You can find below our recently accepted work in IEEE Transactions on Network and Service Management, entitled “StatAvg: Mitigating Data Heterogeneity in Federated Learning for Intrusion Detection Systems” and authored by P. S. Bouzinis, P. Radoglou-Grammatikis, I. Makris, T. Lagkas, V. Argyriou, G. Th. Papadopoulos, P. Sarigiannidis, and G. K. Karagiannidis.
Link: https://ieeexplore.ieee.org/document/10977044
Federated learning (FL) enables devices to collaboratively build a shared machine learning (ML) or deep learning (DL) model without exposing raw data. Its privacy-preserving nature has made it popular for intrusion detection systems (IDS) in the field of cybersecurity.

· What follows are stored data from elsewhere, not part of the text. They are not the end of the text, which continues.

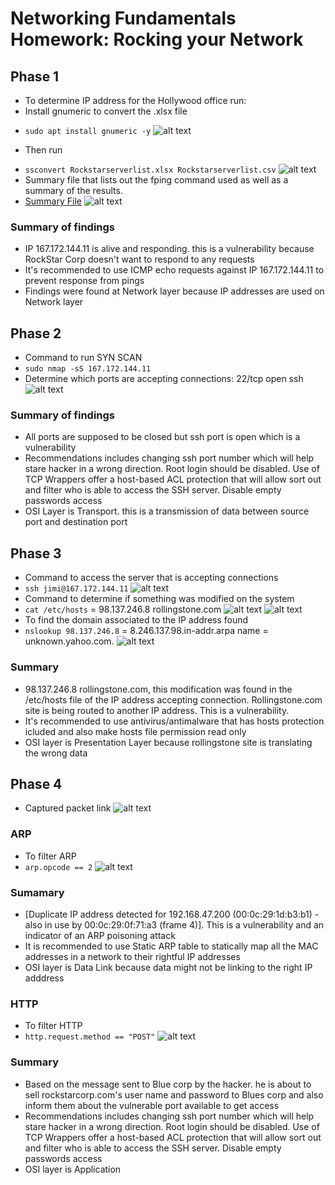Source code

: # Networking Fundamentals Homework: Rocking your Network
## Phase 1
* To determine IP address for the Hollywood office run:
* Install gnumeric to convert the .xlsx file
- `sudo apt install gnumeric -y`
![alt text](week_8_proof_of_work/image1.png)
* Then run 
- `ssconvert Rockstarserverlist.xlsx Rockstarserverlist.csv`
![alt text](week_8_proof_of_work/image2.png)
- Summary file that lists out the fping command used as well as a summary of the results.
- [Summary File](https://github.com/Omolabake94/CyberSecurity_Bootcamp_HW/blob/main/HW_08/summary_file.txt)
![alt text](week_8_proof_of_work/image3.png)
### Summary of findings
- IP 167.172.144.11 is alive and responding. this is a vulnerability because RockStar Corp doesn't want to respond to any requests
- It's recommended to use ICMP echo requests against IP 167.172.144.11 to prevent response from pings
- Findings were found at Network layer because IP addresses are used on Network layer

## Phase 2
- Command to run SYN SCAN
- `sudo nmap -sS 167.172.144.11`
- Determine which ports are accepting connections: 22/tcp   open   ssh 
![alt text](week_8_proof_of_work/image5.png)
### Summary of findings
- All ports are supposed to be closed but ssh port is open which is a vulnerability
- Recommendations includes changing ssh port number which will help stare hacker in a wrong direction. Root login should be disabled. Use of TCP Wrappers offer a host-based ACL protection that will allow sort out and filter who is able to access the SSH server. Disable empty passwords access
- OSI Layer is Transport. this is a transmission of data between source port and destination port

## Phase 3
- Command to access the server that is accepting connections
- `ssh jimi@167.172.144.11`
![alt text](week_8_proof_of_work/image6.png)
- Command to determine if something was modified on the system
- `cat /etc/hosts` = 98.137.246.8 rollingstone.com
![alt text](week_8_proof_of_work/image7.png)
![alt text](week_8_proof_of_work/image8.png)
- To find the domain associated to the IP address found
- `nslookup 98.137.246.8` = 8.246.137.98.in-addr.arpa	name = unknown.yahoo.com.
![alt text](week_8_proof_of_work/image9.png)
### Summary 
- 98.137.246.8 rollingstone.com, this modification was found in the /etc/hosts file of the IP address accepting connection. Rollingstone.com site is being routed to another IP address. This is a vulnerability.
- It's recommended to use antivirus/antimalware that has hosts protection icluded and also make hosts file permission read only 
- OSI layer is Presentation Layer because rollingstone site is translating the wrong data

## Phase 4
- Captured packet link
![alt text](week_8_proof_of_work/image10.png)

### ARP
- To filter ARP
- `arp.opcode == 2`
![alt text](week_8_proof_of_work/image12.png)
### Sumamary
- [Duplicate IP address detected for 192.168.47.200 (00:0c:29:1d:b3:b1) - also in use by 00:0c:29:0f:71:a3 (frame 4)]. This is a vulnerability and an indicator of an ARP poisoning attack
- It is recommended to use Static ARP table to statically map all the MAC addresses in a network to their rightful IP addresses
- OSI layer is Data Link because data might not be linking to the right IP adddress

### HTTP
- To filter HTTP
- `http.request.method == "POST"`
![alt text](week_8_proof_of_work/image11.png)
### Summary 
- Based on the message sent to Blue corp by the hacker. he is about to sell rockstarcorp.com's user name and password to Blues corp and also inform them about the vulnerable port available to get access
- Recommendations includes changing ssh port number which will help stare hacker in a wrong direction. Root login should be disabled. Use of TCP Wrappers offer a host-based ACL protection that will allow sort out and filter who is able to access the SSH server. Disable empty passwords access
- OSI layer is Application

However, data heterogeneity across participants poses challenges for FL-based IDS.
This study proposes a statistical averaging (StatAvg) method to alleviate non-independently and identically (non-iid) distributed features across local clients’ data in FL. In particular, StatAvg allows the FL clients to share their individual local data statistics with the server. These statistics include the mean and variance of each client’s feature vector. The server then aggregates this information to produce global statistics, which are shared with the clients and used for universal data normalization, i.e., common scaling of the input features by all clients. It is worth mentioning that StatAvg can seamlessly integrate with any FL aggregation strategy, as it occurs before the actual FL training process.